WALTHAM - Ray Allen looked great at practice yesterday.
"He was standing there, right beside me most of the time, so he looked phenomenal," coach Doc Rivers joked. "He didn't do too much. We didn't want him to do a lot of cutting and running. He'll be fine for [tonight's game]. He said he feels great. I don't know if it's true or not."
Allen plans to be in uniform tonight against the Pistons, arguably the biggest game of the young season for the new-look Celtics. He missed the last two games, relatively easy wins over the Bucks (home) and Raptors (away) to rest his sore right ankle, which he originally hurt in Charlotte two days after Thanksgiving.
Rivers held Allen out of much of yesterday's 90-minute workout, but afterward, Allen said the rest was helpful in him getting his lift back and that he was encouraged by his post-practice shooting drills.
"It's good to be back on the floor," he said. "The shooting was great for me. A week around here and so much happens. Some weeks it's 4-5 games and you've got to do everything you can to stay in shape when you miss a couple games."
While the Celtics have blown from the gates by winning 20 of 22, one of the intriguing storylines has been Allen's rather underwhelming shooting percentage. A career 44.6 percent shooter, he is shooting just 40.8 percent this season, which would be a career low. His previous lows were 42.8 percent efforts in 1997-98, his second year in the NBA, and in 2004-05, his second full season in Seattle. He's also shooting a career-worst 35.3 percent from international waters.
But he's also made two of the biggest shots of the season for the Celtics, who haven't had many of them because the outcomes usually have been decided long before the last possession. His 3-pointer in Toronto represented the winning basket in the second game of the season. He also drained a trey as time expired to give the Celtics a 1-point win in Charlotte Nov. 24, the game in which he first rolled the ankle in question.
And it's not like opposing teams won't guard Allen because he isn't shooting well. He still demands coverage because of who he is and what he has done.
"Ray is so strong-willed," Rivers said. "He thinks he's going to make the next 20. And he is very professional in keeping his body in shape."

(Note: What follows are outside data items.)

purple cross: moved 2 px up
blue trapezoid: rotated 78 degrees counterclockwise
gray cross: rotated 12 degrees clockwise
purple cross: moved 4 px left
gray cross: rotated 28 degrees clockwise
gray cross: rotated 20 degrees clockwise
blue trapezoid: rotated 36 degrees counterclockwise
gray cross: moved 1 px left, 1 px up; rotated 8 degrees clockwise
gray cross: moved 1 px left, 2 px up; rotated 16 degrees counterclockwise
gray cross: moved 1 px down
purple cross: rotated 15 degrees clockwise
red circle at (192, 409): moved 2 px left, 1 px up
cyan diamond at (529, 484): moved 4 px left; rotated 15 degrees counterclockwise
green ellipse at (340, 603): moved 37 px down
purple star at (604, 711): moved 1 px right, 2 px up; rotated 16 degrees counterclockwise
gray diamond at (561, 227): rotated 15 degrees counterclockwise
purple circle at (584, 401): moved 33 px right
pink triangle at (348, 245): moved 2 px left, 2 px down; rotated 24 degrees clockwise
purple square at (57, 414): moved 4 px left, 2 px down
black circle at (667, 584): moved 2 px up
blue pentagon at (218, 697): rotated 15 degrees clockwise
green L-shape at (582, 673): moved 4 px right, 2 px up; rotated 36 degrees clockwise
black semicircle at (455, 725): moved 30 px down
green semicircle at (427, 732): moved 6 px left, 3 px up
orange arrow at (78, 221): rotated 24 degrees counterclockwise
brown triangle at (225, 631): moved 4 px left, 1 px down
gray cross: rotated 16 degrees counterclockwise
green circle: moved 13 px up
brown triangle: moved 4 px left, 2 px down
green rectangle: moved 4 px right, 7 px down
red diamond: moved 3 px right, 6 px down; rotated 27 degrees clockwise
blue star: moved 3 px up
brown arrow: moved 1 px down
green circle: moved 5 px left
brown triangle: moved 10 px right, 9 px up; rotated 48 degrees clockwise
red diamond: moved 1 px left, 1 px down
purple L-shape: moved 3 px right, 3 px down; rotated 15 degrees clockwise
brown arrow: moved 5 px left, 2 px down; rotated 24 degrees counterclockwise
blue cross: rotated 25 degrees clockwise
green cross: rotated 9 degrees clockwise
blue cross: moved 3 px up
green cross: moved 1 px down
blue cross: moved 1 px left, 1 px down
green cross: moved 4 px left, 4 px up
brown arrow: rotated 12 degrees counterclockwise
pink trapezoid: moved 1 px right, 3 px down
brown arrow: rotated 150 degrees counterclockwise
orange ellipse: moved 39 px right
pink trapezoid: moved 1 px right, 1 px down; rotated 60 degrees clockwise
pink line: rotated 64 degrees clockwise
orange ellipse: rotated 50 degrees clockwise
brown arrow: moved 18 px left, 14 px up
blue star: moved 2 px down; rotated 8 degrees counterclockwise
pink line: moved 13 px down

Allen never told anyone when he first rolled the ankle, but he then took two days off before playing again, missing the Nov. 26 practice at North Carolina-Charlotte to rest. But he said the ankle never fully responded to treatment and he finally talked to Rivers about the situation. He said he never really wanted to miss the two games but did so only at the urging of the coach.
"I hated it [the time off]," Allen said. "I didn't want to do it. I didn't want it to be a big issue. I didn't want to talk about it with my teammates. Doc and I had a conversation about it. But truly the people who needed to know what was going on were the trainer and the strength coaches. So, that's how I've been dealing with it.
"You maneuver around being hurt, being out, by getting better, getting strong in the weight room, and doing the necessary treatment," he continued. "So I try to take care of that before I come in here and go out on the floor. Then you see how your body responds. If it were up to me, I wouldn't sit down. When [Rivers] found out, I wanted to be upfront and honest with him and let him know it was something I'd been dealing with. He said, 'Take your time and get your body healthy. If you need to take a couple days off, I'm all for it."'
The area in which Allen sees the most improvement? In his lift. He said he was even looking at old basketball cards of himself shooting to see how much lift he was getting. Whatever it was these past few weeks, it wasn't enough.
"Just in the last week and a half, just having that little joint pain in my ankle, and not having the lift like I wanted to," he said. "A lot of my shots, in my mind, they felt good, but they were coming up short. I look forward to getting that back."